Il bollettino del ministero della Salute, emesso tutti i giorni per illustrare la situazione coronavirus in Argentina, evidenzia uguale preoccupazione per gli altri quartieri popolari dove sono stati accertati ulteriori 500 casi. Di qui la necessità di azioni per una individuazione rapida del virus, considerando la maggiore trasmissibilità in quartieri nei quali il distanziamento sociale risulta meno agevole. Il nuovo programma governativo Detectar cercherà di dare una risposta operativa in termini di diagnosi precoce e conseguente isolamento dei positivi.

I numeri hanno portato a una differenziazione anche nei termini della quarantena.

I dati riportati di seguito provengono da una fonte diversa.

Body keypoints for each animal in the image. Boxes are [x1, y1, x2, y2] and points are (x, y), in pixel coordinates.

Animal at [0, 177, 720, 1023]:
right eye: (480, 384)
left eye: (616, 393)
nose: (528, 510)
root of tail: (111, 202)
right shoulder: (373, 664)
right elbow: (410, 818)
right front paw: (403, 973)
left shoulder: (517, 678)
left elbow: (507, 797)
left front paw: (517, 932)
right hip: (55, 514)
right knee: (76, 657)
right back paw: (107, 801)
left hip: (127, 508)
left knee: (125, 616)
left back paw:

Lo scorso venerdì il presidente, Alberto Fernández, ha disposto una ulteriore proroga delle misure di distanziamento sociale fino al 24 maggio. Se, infatti, per il resto del paese di parla di ‘fase quattro’ con le prime riaperture delle attività economiche, Buenos Aires e la sua area metropolitana restano alla fase tre, con misure più rigide.

Tuttavia, il governo autonomo della città di Buenos Aires ha autorizzato, da martedì 12 maggio, la ripresa di alcune attività commerciali solo dal lunedì al venerdì con orario ridotto.